# EXERCISE DIRECTIONS
In the entries that follow, repeat exactly the lines from the one that has "Le Tunisien Houssem" through the one that has "昔独身貴族って言葉流行ったけど実際は独身奴隷じゃ", but omit pictures.

SUPPLIED RECORDS below:

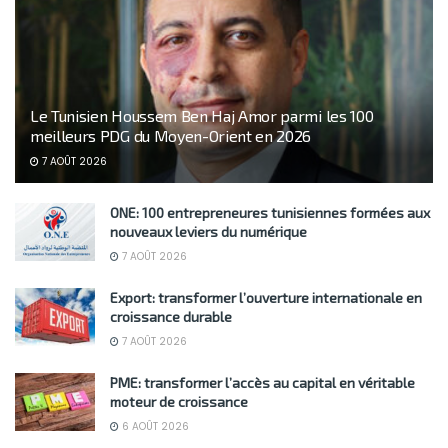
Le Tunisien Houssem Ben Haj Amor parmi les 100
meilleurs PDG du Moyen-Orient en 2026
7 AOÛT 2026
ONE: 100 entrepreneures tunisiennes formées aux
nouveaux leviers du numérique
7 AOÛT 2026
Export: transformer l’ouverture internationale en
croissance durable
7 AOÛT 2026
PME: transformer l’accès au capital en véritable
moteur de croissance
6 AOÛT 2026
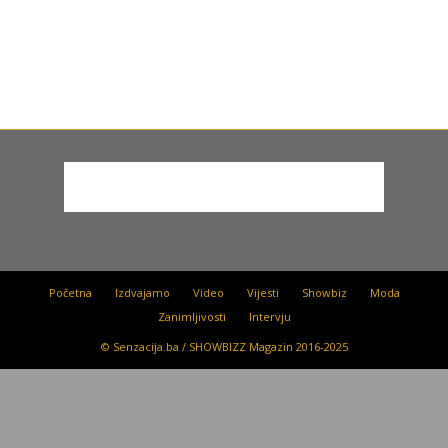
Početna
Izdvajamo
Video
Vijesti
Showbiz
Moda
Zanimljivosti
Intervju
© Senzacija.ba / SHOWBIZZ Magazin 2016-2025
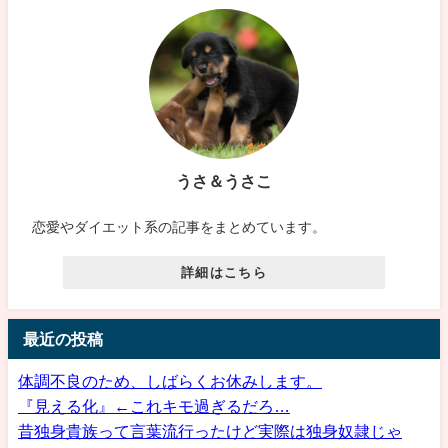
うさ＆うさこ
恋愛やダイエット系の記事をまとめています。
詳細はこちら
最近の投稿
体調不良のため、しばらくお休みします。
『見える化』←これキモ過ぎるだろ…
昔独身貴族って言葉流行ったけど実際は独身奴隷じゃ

End of SUPPLIED RECORDS.
SUPPLIED RECORDS below:

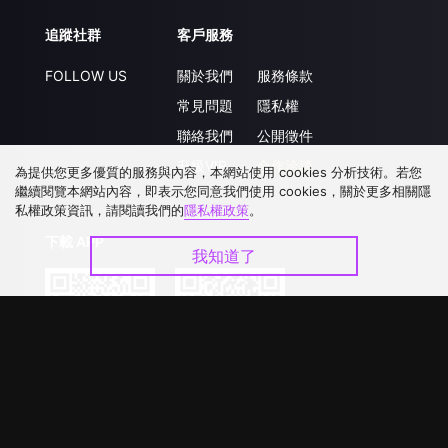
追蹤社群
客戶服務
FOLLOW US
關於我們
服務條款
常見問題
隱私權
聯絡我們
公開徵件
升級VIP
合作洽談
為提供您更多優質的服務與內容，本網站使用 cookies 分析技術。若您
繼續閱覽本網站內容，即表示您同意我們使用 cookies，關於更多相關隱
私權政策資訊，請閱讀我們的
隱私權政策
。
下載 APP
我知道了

End of SUPPLIED RECORDS.

# YOUR SOLUTION
Le Tunisien Houssem Ben Haj Amor parmi les 100
meilleurs PDG du Moyen-Orient en 2026
7 AOÛT 2026
ONE: 100 entrepreneures tunisiennes formées aux
nouveaux leviers du numérique
7 AOÛT 2026
Export: transformer l’ouverture internationale en
croissance durable
7 AOÛT 2026
PME: transformer l’accès au capital en véritable
moteur de croissance
6 AOÛT 2026
Početna
Izdvajamo
Video
Vijesti
Showbiz
Moda
Zanimljivosti
Intervju
© Senzacija.ba / SHOWBIZZ Magazin 2016-2025
うさ＆うさこ
恋愛やダイエット系の記事をまとめています。
詳細はこちら
最近の投稿
体調不良のため、しばらくお休みします。
『見える化』←これキモ過ぎるだろ…
昔独身貴族って言葉流行ったけど実際は独身奴隷じゃ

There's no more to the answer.